India’s Trade Position
- India expected to benefit from strong trade relations with various countries.
INDIA’S TRADE: RESILIENCE AMIDST GLOBAL TURMOIL
1.India’s Overall trade
India’s Trade Performance
- Trade contributed to India’s economic growth.
- Trade openness indicator increased from 37.5 in FY05 to 45.9 in FY24.
- Share of trade (excluding petroleum) in GDP rose from 32.3% in FY05 to 40.8% in FY23.
- India’s trade catching up with global levels.
- India’s share in global goods exports increased to 1.8% in FY24 from 1.7% in FY16-FY20.
- Share in global services exports rose to 4.3% in FY23 from 3.3% in FY16-FY20.
India’s Overall Trade
- Overall exports grew since FY17 but slowed in FY20 due to pandemic.

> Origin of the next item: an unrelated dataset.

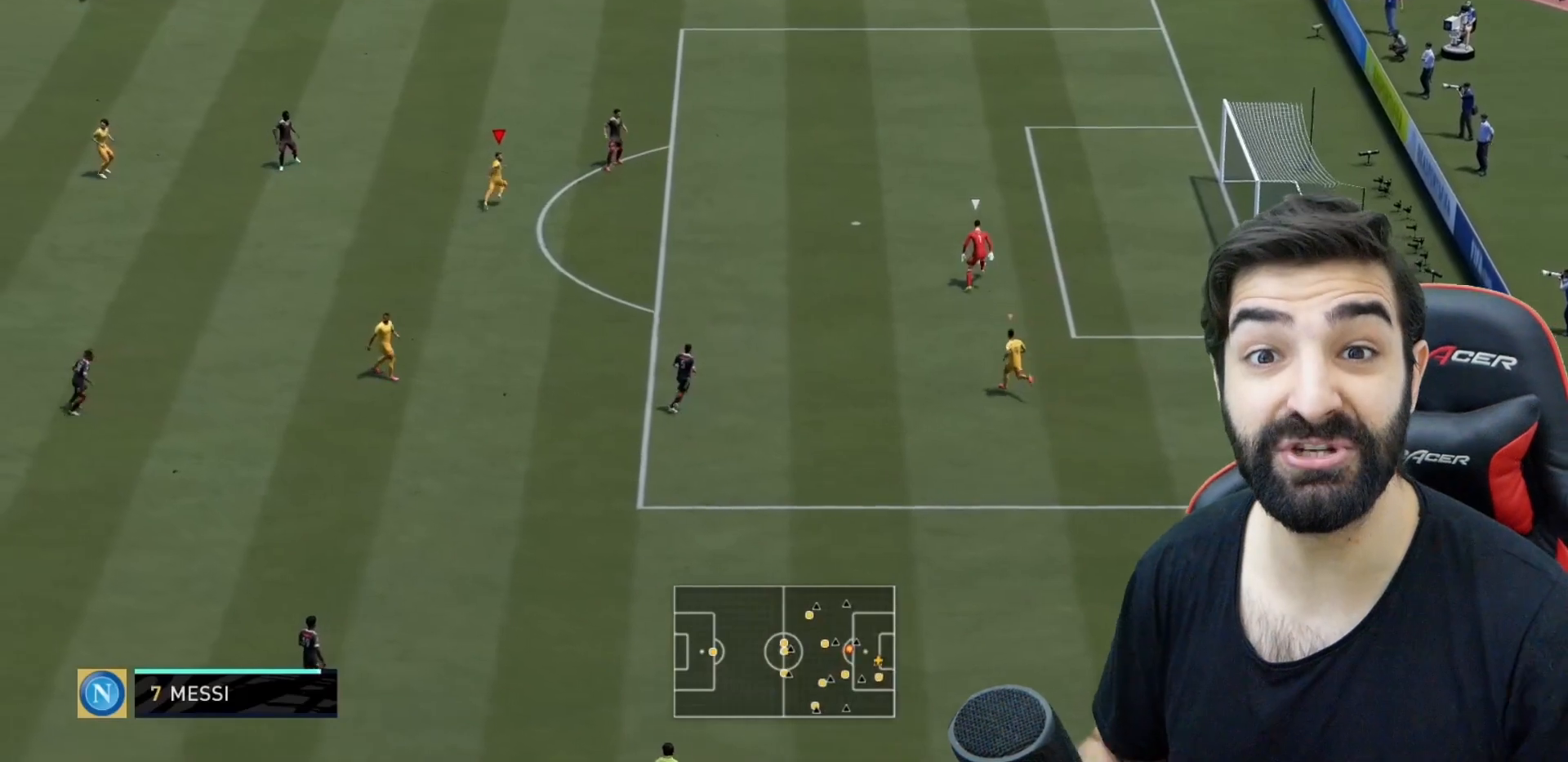
{"buttons": ["R2"], "left_stick": "up", "right_stick": "center", "events": []}
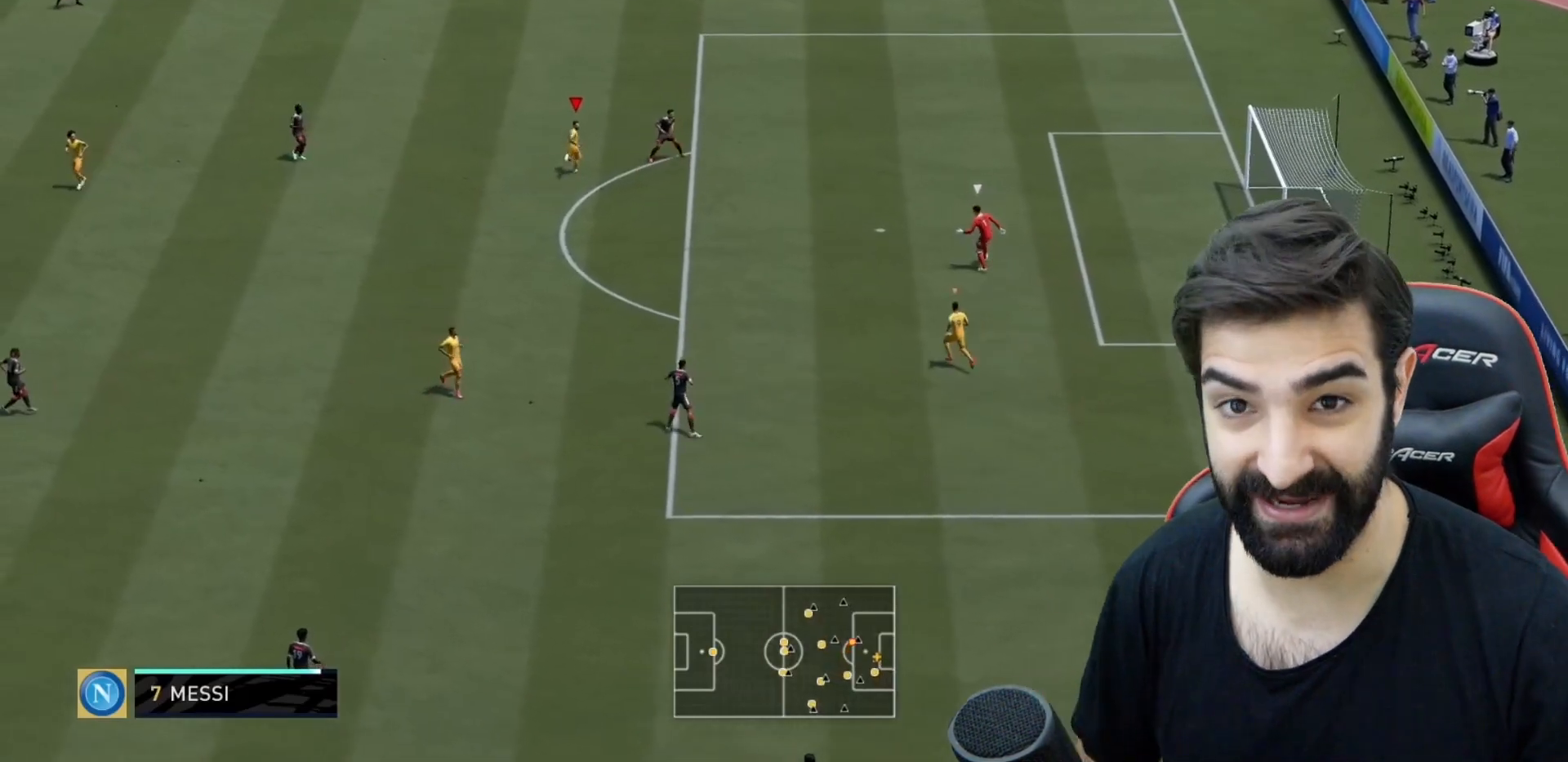
{"buttons": ["R2"], "left_stick": "up", "right_stick": "center", "events": []}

- Significant turnaround in FY22.
- Overall exports crossed USD 776 billion in FY23.
- Overall imports increased to USD 898 billion in FY23.
- Overall exports surpassed FY23 record by 0.23% in FY24.
- Overall imports declined by 4.9% in FY24 despite robust domestic demand.
- Overall exports increased to USD 133.6 billion in first two months of FY25.
- Overall imports increased to USD 149.9 billion in first two months of FY25.
- Overall trade deficit widened from USD 14 billion to USD 16.3 billion in first two months of FY25.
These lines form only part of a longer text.